Members are responsible for ensuring that their relationships with clients are not unduly influenced by their own emotional needs. They are expected to monitor their own personal functioning and to seek help from their line manager or other professional supervisor if their personal resources are sufficiently depleted to affect Member/client relationship.

Members must actively monitor their own competence through supervision and be willing to consider any views expressed by their clients, and supervisors, and take appropriate action.

When uncertain as to whether a particular situation or course of action may be in violation of the Code of Ethics and Practice, Members must consult with their manager or professional supervisor and (in the case of a sole private practitioner) other experienced practitioners.

Members must have achieved a recognised and accredited level of competence before commencing a professional relationship and must maintain continuing professional development, as well as regular and ongoing supervision.

4.    Anti-Discrimination Practice

The Institute of Welfare (IoW) is committed to promoting and encouraging Equality of Opportunity of access and participation through its members and their workings.

Members shall be committed to the principles of non-discrimination and treat individuals on equal terms.

Members have a responsibility to be aware of their own discriminatory prejudices, attitudes and behaviour, and to take remedial action.

5.    Legal

A Code of Practice has no statutory basis and takes the form of guidance and recommendations.

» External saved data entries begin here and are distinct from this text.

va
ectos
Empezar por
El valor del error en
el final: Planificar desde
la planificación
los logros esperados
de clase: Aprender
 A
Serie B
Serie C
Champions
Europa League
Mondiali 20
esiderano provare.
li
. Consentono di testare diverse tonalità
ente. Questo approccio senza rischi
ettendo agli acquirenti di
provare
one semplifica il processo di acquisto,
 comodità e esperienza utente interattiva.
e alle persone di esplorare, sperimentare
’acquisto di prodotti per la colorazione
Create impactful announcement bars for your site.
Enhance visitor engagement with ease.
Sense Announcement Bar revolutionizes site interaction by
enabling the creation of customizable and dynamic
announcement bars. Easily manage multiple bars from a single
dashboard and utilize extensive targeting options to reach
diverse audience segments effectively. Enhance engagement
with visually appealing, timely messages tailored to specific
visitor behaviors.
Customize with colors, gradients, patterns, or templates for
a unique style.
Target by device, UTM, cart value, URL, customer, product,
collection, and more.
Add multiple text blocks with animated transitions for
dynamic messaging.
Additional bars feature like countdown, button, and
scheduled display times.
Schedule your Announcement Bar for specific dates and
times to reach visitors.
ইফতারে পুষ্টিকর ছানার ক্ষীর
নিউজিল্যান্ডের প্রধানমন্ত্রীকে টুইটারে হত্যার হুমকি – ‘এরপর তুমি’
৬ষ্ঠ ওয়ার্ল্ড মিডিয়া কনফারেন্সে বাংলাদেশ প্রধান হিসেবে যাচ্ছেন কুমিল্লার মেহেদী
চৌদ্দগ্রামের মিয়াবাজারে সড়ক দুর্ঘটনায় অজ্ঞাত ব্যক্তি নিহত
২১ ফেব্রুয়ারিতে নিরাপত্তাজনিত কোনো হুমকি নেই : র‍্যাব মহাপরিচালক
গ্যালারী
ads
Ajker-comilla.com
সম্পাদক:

It should not be quoted as if it were a specification and particular care should be taken to ensure that claims of compliance are not misleading.

In particular, attention is drawn to all existing employment law and requirements of the criminal legislation system.

Compliance with this Code of Practice does not of itself confer immunity from any legal obligations.

Members shall operate within current Data Protection legislation.

Members in private practice are recommended to obtain appropriate cover to assist them financially in the event of any acts of litigation.

Users of this Code of Practice are responsible for its correct application.

6.    Responsibility

Whilst Members have a duty to their clients, the relationship cannot exist in social isolation, Members will also need to consider other sources of ethical responsibility, as well as the requirements of the law, public and individual safety.

Members must take all responsible steps to ensure that their client suffers neither physical nor psychological harm during contact.

Members must respect clients by ensuring client confidentiality within the boundaries of the Data Protection Act(s) and the regulations and policies of the organisation they work for. These should be made known to the client if not already public information, prior to engaging in a helping/professional relationship.

Members shall obtain whenever possible appropriate informed consent of the client before acting on their behalf. Any informal discussion of cases should take place without revealing the personal identity of the client.

Members shall conduct themselves in their professional activities in ways which ensure public confidence in their role and in the work of the Institute.

A Member who suspects professional misconduct by another Member, which cannot be resolved or remedied by discussion with the person concerned or by following the employers own systems or procedures set up to deal with issues of professional rather than employment misconduct, should implement the Institute’s Complaints Procedure, ensuring that there is no breach of confidentiality other than that necessary for investigating the complaint.

Members are accountable for their services to their employer or funding body, as appropriate, whilst respecting the contract of confidentiality agreed with the client.

The Client has the right to seek services elsewhere.

Members shall explore all reasonable opportunities to resolve conflicts of interests between themselves and their employers and/or agencies.

Members shall take all reasonable steps to be aware of current laws which apply to their welfare duties, and shall work wholly within the law.